During those 6 years, I decided to live my best life and see what this body was capable of. I grabbed a few friends and took up triathlon training, which was entirely new to this hard-core couch potato. I managed to complete six triathlons, including one Olympic distance race. I was never fast, but I pushed myself and constantly improved. Before this, I had never even been able to run a mile, but I actually completed several 5k runs, a couple of 10ks, and even two half marathons! To really go outside of my comfort zone, some friends and I did a Tough Mudder up in Tahoe – a 12-mile mountain course with 20 obstacles and tons of mud.
I was learning I could accomplish anything I set my mind to; so, in 2013, my daughter and I signed up for Taekwondo together. It took everything my mind, body and soul had to get to the point three years later where I was ready to test for my black belt. Unbeknownst to me at the time, though, my cancer had come back and spread to my lungs. I just knew my chest hurt and it was hard to breathe, but didn’t know why. So, I took my black belt test, consisting of a 3-hour workout, a timed 2-mile run, and later board breaking and sparring.
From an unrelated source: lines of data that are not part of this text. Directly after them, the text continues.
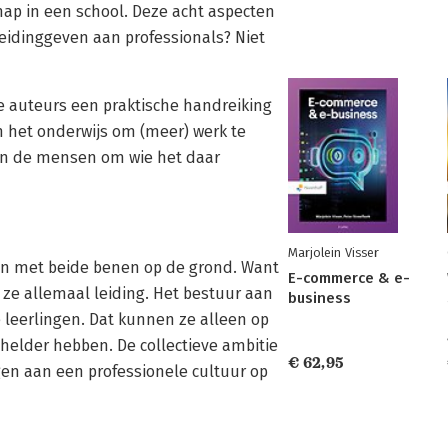
chap in een school. Deze acht aspecten
Leidinggeven aan professionals? Niet
 auteurs een praktische handreiking
n het onderwijs om (meer) werk te
van de mensen om wie het daar
Marjolein Visser
ren met beide benen op de grond. Want
E-commerce & e-
 ze allemaal leiding. Het bestuur aan
business
e leerlingen. Dat kunnen ze alleen op
helder hebben. De collectieve ambitie
€ 62,95
gen aan een professionele cultuur op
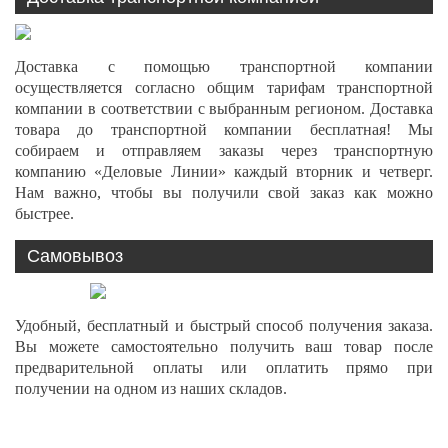
Доставка с помощью транспортной компании
осуществляется согласно общим тарифам транспортной
компании в соответствии с выбранным регионом. Доставка
товара до транспортной компании бесплатная! Мы
собираем и отправляем заказы через транспортную
компанию «Деловые Линии» каждый вторник и четверг.
Нам важно, чтобы вы получили свой заказ как можно
быстрее.
Самовывоз
Удобный, бесплатный и быстрый способ получения заказа.
Вы можете самостоятельно получить ваш товар после
предварительной оплаты или оплатить прямо при
получении на одном из наших складов.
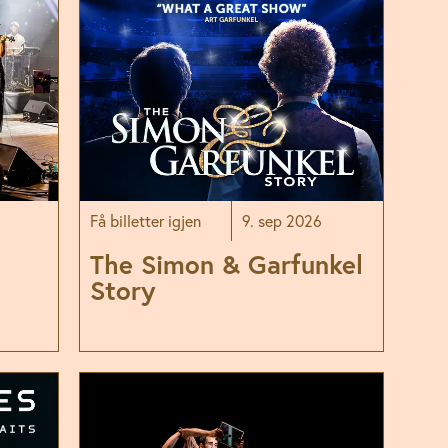
Hovedscenen
9. sep 2026
Få billetter igjen
The Simon & Garfunkel
Story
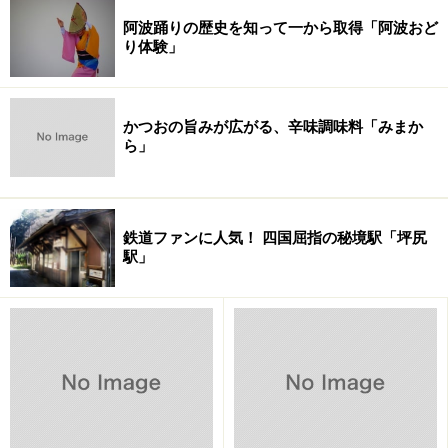
阿波踊りの歴史を知って一から取得「阿波おど
り体験」
かつおの旨みが広がる、辛味調味料「みまか
ら」
鉄道ファンに人気！ 四国屈指の秘境駅「坪尻
駅」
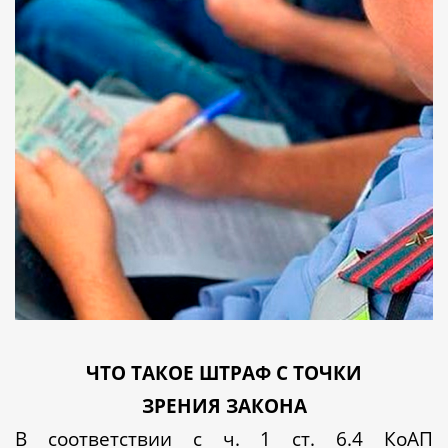
ЧТО ТАКОЕ ШТРАФ С ТОЧКИ
ЗРЕНИЯ ЗАКОНА
В соответствии с ч. 1 ст. 6.4 КоАП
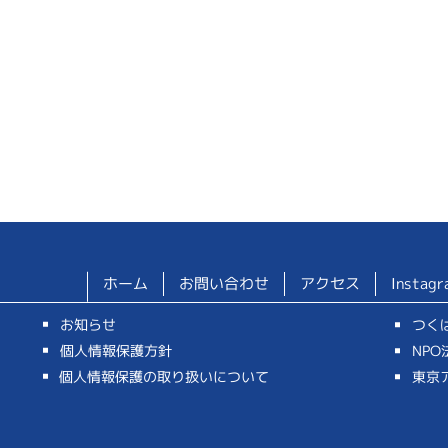
ホーム
お問い合わせ
アクセス
Instagr
お知らせ
つく
個人情報保護方針
NP
個人情報保護の取り扱いについて
東京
I passed! Come to find out, I did that with stage 4 cancer, and a collapsed lung full of fluid. But I did it!
From there, I started back on chemo for the next 3.5 years. I had countless procedures to drain my lungs, radiation to help shrink the cancer, and eventually had catheter tubes in each lung. The cancer was spreading throughout my lungs, and they told me to ‘prepare my family’. I was on oxygen full-time; I could hardly eat or walk to the bathroom and had to use a wheelchair if I went anywhere. The doctors started me on a different chemo, and by the grace of God, things started to turn around. Each CT scan started to look a little better than the last, and I realized I didn’t need the oxygen anymore.
By March of 2020, after several clean CTs and a PET scan, my oncologist declared me in remission, and I was able to stop the chemo! What a miracle it has been! In the last 4 months, I have been working on getting some strength back, and even got my own treadmill. I may not be signing up for a triathlon anytime soon, but I feel fantastic, and best of all I’m getting to see my daughter grow up. She is about to turn 16 and start her junior year in high school, and I have every hope that I’ll be around to see her graduate and become a strong, independent woman like her mama!
This story is intended to convey a personal experience and, because every person’s experience is unique, should not be relied upon as a substitute for professional healthcare advice.